When MARTA’s history is written, Sept. 25, 2012 may rank in importance only behind the date back in 1971 when DeKalb and Fulton voters first approved a funding mechanism for the agency. Because one way or the other, the audit made public Tuesday by MARTA and KPMG is going to transform the agency.
We already knew that MARTA would have to change dramatically. As the audit points out, the transit agency is on a collision course with financial disaster, with reserves scheduled to be exhausted by 2018. Falling tax revenues that have affected almost all government agencies explain part of that crisis, but only part. MARTA leaders, including outgoing CEO Beverly Scott, understand that significant efficiencies would have to be found in the system if it is to survive.
The good news in the KPMG report is that such efficiencies exist. The bad news is that such efficiencies exist in sometimes embarrassing plenty.

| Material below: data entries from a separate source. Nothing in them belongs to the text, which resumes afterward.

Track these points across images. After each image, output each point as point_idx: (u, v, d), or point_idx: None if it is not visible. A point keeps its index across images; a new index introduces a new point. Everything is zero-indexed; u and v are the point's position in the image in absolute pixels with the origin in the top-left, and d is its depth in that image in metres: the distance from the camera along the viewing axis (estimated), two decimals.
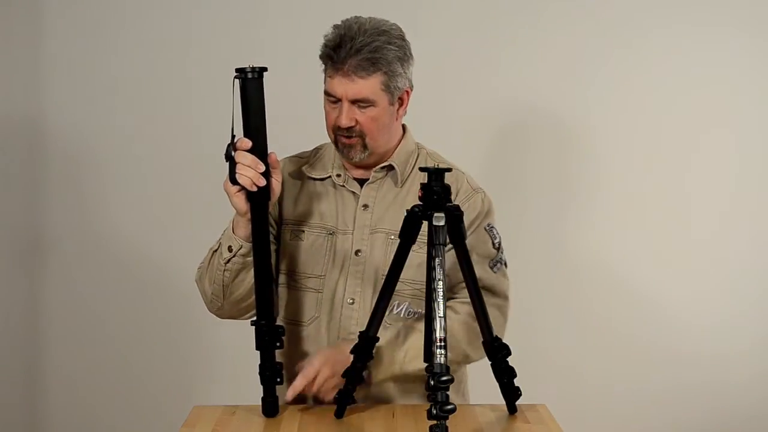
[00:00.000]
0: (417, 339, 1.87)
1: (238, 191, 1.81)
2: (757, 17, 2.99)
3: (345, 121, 1.89)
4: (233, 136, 1.81)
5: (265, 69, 1.80)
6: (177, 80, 2.99)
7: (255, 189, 1.80)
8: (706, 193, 3.04)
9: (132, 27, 2.98)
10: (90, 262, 3.03)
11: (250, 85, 1.79)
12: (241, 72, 1.79)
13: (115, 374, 3.05)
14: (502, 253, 2.02)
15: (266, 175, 1.80)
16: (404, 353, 1.88)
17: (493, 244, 2.01)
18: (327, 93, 1.92)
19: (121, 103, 3.00)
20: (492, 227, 2.02)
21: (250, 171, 1.78)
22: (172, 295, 3.00)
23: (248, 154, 1.79)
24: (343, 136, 1.92)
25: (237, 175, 1.79)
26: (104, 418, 3.05)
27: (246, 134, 1.80)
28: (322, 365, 1.85)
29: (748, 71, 3.01)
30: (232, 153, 1.79)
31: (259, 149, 1.80)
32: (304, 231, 1.99)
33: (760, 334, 3.06)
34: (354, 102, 1.89)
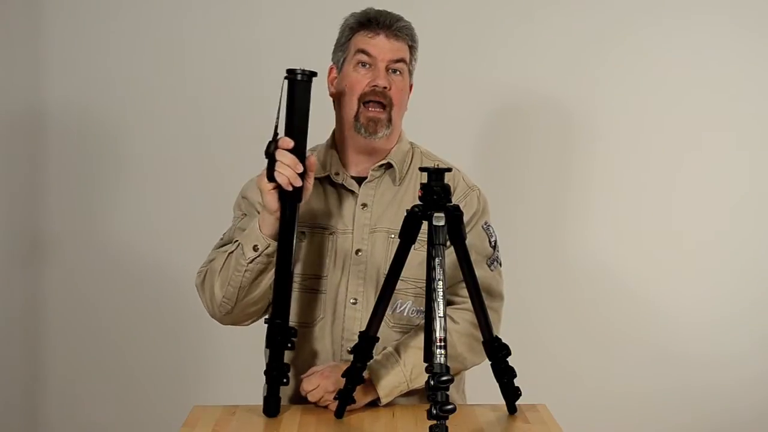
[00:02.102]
0: (420, 356, 1.86)
1: (273, 189, 1.80)
2: (758, 11, 2.99)
3: (383, 81, 1.92)
4: (276, 134, 1.80)
5: (315, 74, 1.81)
6: (178, 79, 2.98)
7: (291, 189, 1.79)
8: (707, 193, 3.04)
9: (133, 26, 2.97)
10: (90, 262, 3.02)
11: (299, 87, 1.79)
12: (291, 73, 1.79)
13: (115, 374, 3.05)
14: (497, 251, 2.02)
15: (302, 176, 1.80)
16: (410, 371, 1.88)
17: (490, 242, 2.01)
18: (363, 52, 1.93)
19: (121, 102, 2.99)
20: (488, 225, 2.02)
21: (288, 170, 1.78)
22: (172, 295, 3.00)
23: (289, 154, 1.78)
24: (371, 107, 1.93)
25: (275, 173, 1.78)
26: (104, 418, 3.05)
27: (288, 134, 1.80)
28: (323, 379, 1.86)
29: (752, 70, 3.01)
30: (273, 151, 1.79)
31: (299, 150, 1.80)
32: (305, 232, 1.98)
33: (760, 334, 3.06)
34: (389, 65, 1.93)
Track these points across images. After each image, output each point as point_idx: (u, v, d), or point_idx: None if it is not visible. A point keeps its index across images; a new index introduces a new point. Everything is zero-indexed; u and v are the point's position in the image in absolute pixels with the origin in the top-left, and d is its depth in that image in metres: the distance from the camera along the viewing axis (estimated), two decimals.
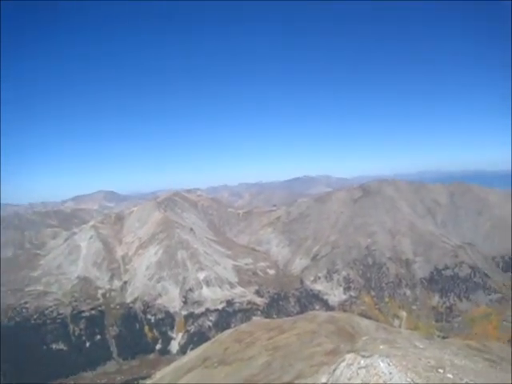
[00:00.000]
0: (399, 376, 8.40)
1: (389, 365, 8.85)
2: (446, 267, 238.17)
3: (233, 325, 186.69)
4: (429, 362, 30.75)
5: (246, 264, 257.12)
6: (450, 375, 28.18)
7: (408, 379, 7.98)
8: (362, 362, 9.08)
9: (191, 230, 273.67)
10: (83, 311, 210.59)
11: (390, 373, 8.57)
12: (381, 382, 8.10)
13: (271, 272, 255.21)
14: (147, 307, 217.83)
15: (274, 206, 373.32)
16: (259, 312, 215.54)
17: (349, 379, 8.67)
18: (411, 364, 29.22)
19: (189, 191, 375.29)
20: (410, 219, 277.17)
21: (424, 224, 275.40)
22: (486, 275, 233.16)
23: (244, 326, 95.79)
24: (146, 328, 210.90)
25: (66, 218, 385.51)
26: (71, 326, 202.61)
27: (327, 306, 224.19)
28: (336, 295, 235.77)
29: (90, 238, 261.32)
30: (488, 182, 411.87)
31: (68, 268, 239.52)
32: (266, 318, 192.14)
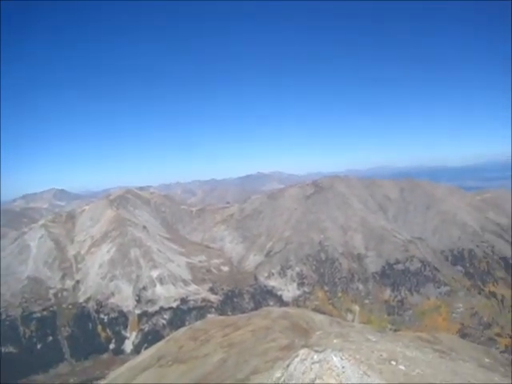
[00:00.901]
0: (352, 369, 8.69)
1: (341, 359, 9.11)
2: (397, 261, 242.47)
3: (187, 323, 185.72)
4: (381, 355, 31.51)
5: (200, 261, 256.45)
6: (402, 367, 28.97)
7: (360, 372, 8.28)
8: (316, 356, 9.33)
9: (144, 227, 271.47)
10: (34, 312, 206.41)
11: (343, 366, 8.85)
12: (334, 375, 8.38)
13: (225, 269, 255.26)
14: (100, 306, 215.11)
15: (228, 202, 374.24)
16: (214, 309, 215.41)
17: (302, 374, 8.91)
18: (364, 357, 29.92)
19: (141, 189, 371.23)
20: (362, 215, 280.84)
21: (375, 219, 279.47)
22: (435, 269, 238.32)
23: (199, 324, 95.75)
24: (99, 328, 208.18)
25: (15, 217, 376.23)
26: (21, 328, 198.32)
27: (281, 302, 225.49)
28: (290, 291, 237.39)
29: (41, 237, 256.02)
30: (436, 178, 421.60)
31: (17, 268, 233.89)
32: (221, 315, 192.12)
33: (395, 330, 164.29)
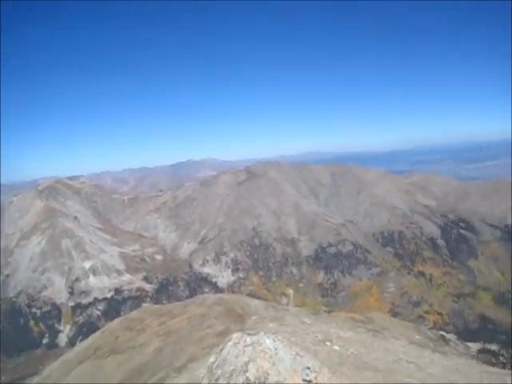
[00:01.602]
0: (284, 351, 9.03)
1: (274, 341, 9.45)
2: (330, 245, 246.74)
3: (122, 313, 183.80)
4: (316, 336, 32.42)
5: (134, 250, 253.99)
6: (336, 347, 29.91)
7: (293, 353, 8.63)
8: (248, 339, 9.60)
9: (75, 218, 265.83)
10: None
11: (276, 348, 9.18)
12: (267, 357, 8.71)
13: (159, 257, 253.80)
14: (32, 300, 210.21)
15: (160, 190, 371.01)
16: (149, 298, 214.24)
17: (236, 357, 9.18)
18: (300, 339, 30.74)
19: (71, 178, 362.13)
20: (294, 200, 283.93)
21: (307, 204, 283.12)
22: (366, 251, 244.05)
23: (134, 314, 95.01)
24: (32, 322, 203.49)
25: None
26: None
27: (216, 289, 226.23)
28: (225, 277, 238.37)
29: None
30: (365, 163, 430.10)
31: None
32: (156, 304, 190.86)
33: (329, 312, 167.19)
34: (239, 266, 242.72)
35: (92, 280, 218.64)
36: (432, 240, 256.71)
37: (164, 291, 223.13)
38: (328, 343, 30.34)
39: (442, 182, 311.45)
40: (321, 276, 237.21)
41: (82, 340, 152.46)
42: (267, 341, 9.66)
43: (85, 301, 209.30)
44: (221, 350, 10.53)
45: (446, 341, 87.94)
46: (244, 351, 9.85)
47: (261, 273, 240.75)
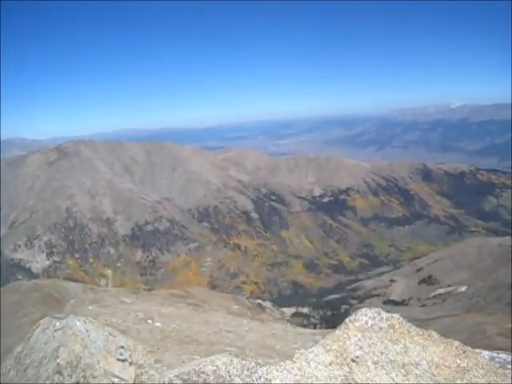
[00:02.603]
0: (96, 332, 9.03)
1: (85, 322, 9.39)
2: (147, 223, 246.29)
3: None
4: (137, 315, 32.56)
5: None
6: (158, 324, 30.30)
7: (105, 333, 8.69)
8: (58, 324, 9.43)
9: None
10: None
11: (87, 330, 9.12)
12: (78, 340, 8.66)
13: None
14: None
15: None
16: None
17: (45, 344, 8.98)
18: (121, 319, 30.71)
19: None
20: (109, 178, 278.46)
21: (122, 182, 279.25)
22: (183, 227, 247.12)
23: None
24: None
25: None
26: None
27: (31, 275, 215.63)
28: (39, 262, 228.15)
29: None
30: (180, 140, 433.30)
31: None
32: None
33: (149, 290, 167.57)
34: (54, 249, 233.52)
35: None
36: (246, 213, 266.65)
37: None
38: (149, 321, 30.62)
39: (254, 158, 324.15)
40: (139, 255, 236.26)
41: None
42: (78, 323, 9.65)
43: None
44: (28, 338, 10.32)
45: (262, 308, 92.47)
46: (54, 336, 9.74)
47: (77, 255, 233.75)
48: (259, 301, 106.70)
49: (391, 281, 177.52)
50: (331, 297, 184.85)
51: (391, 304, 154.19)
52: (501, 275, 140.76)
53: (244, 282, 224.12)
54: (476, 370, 5.08)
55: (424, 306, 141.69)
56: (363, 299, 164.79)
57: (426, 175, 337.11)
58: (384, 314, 5.37)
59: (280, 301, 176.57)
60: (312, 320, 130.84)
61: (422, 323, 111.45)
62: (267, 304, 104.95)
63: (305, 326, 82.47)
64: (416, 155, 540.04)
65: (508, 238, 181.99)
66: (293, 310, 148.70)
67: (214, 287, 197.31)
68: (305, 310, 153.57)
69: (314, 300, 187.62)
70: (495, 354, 32.35)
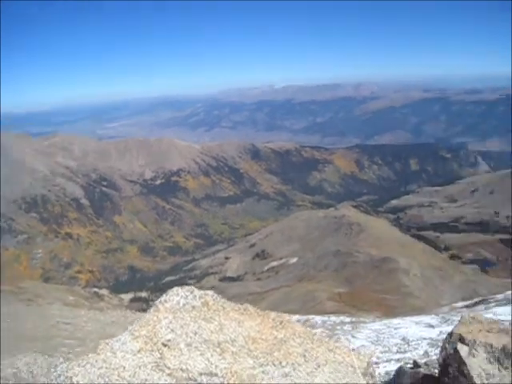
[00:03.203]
0: None
1: None
2: None
3: None
4: None
5: None
6: None
7: None
8: None
9: None
10: None
11: None
12: None
13: None
14: None
15: None
16: None
17: None
18: None
19: None
20: None
21: None
22: (10, 219, 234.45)
23: None
24: None
25: None
26: None
27: None
28: None
29: None
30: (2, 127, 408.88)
31: None
32: None
33: None
34: None
35: None
36: (76, 200, 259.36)
37: None
38: None
39: (82, 142, 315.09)
40: None
41: None
42: None
43: None
44: None
45: (100, 297, 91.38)
46: None
47: None
48: (96, 289, 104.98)
49: (226, 258, 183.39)
50: (168, 279, 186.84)
51: (227, 280, 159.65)
52: (327, 244, 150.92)
53: (79, 272, 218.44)
54: (293, 339, 5.35)
55: (259, 279, 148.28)
56: (200, 279, 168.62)
57: (255, 154, 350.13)
58: (197, 292, 5.59)
59: (118, 287, 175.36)
60: (151, 304, 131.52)
61: (258, 296, 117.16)
62: (104, 292, 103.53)
63: (144, 311, 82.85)
64: (244, 135, 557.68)
65: (332, 209, 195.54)
66: (131, 295, 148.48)
67: (47, 279, 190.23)
68: (143, 295, 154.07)
69: (152, 283, 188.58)
70: (326, 318, 35.29)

According to the audit, MARTA’s pay scale is reasonable, and staffing levels in some functions are at or below comparable agencies elsewhere. As KPMG auditors also point out, the agency has taken difficult steps to try to deal with its challenge, including freezing salaries for the last five years and eliminating
700 staff positions in fiscal 2011. But as KPMG documents, that isn’t enough:
— Benefits, particularly pensions, are much more costly than they should be.
According to KPMG, “MARTA’s healthcare claim, retirement, and workers
compensation costs are $50 million higher than national averages including both private and public sectors.” Retirement costs alone are some $22 million higher each year than they should be. Renegotiating such benefits is always a painful process, particularly given that 60 percent of MARTA’s workforce is unionized, but the agency has little financial option.
— MARTA’s internal culture and its labor contract tolerate a level of absenteeism that is startling and expensive, forcing the agency to compensate for the recurring manpower shortage by the hiring of some 371 additional employees at an annual cost of $10 million. That is not tolerable.
— While many areas of the agency operate efficiently, those that do not offer
substantial opportunity for cost savings through privatization. According to
KPMG auditors, for example, it costs MARTA seven times as much to process an invoice as it would to outsource that function. It costs MARTA more than twice as much to cut an employee’s paycheck as it would through privatization. By outsourcing those two functions alone, the agency could save $1 million annually.
Altogether, easily outsourced functions could save the agency some $27 million over a five-year period, KPMG estimated. More difficult outsourcing projects could save another $115 million over five years, although in some cases that would require renegotiation of labor contracts. (MARTA’s contract with the Amalgamated Transit Union expires June 20, 2013).
Not all of the savings identified by KPMG will be realized. Privatization, for example, is often oversold as a cost-cutting option, although the scale of potential savings identified in the audit suggests that it offers a critically important option. Reducing pension and healthcare costs will take time, and will require the cooperation of union members who are faced with a choice of protecting current benefits or protecting their jobs.
All in all, however, the audit findings represent an enormous opportunity for MARTA to restore its financial standing and independence and perhaps play a renewed role in the region’s transit future.
That will require leadership. The agency is in the process of hiring a new CEO and is down to its final two candidates. The deciding factor in that choice should be each candidate’s ability and willingness to implement changes on such a large scale in a relatively small time.
And that in turn will require leadership by the MARTA board. While the board has an obligation to MARTA employees, its deeper obligation is to those the agency serves, many of whom are low-income seniors, students and workers who often can’t afford other forms of transportation. Those customers have already been forced to accept repeated cutbacks in service as well as fare increases. As the audit documents, it’s now time to look elsewhere for savings.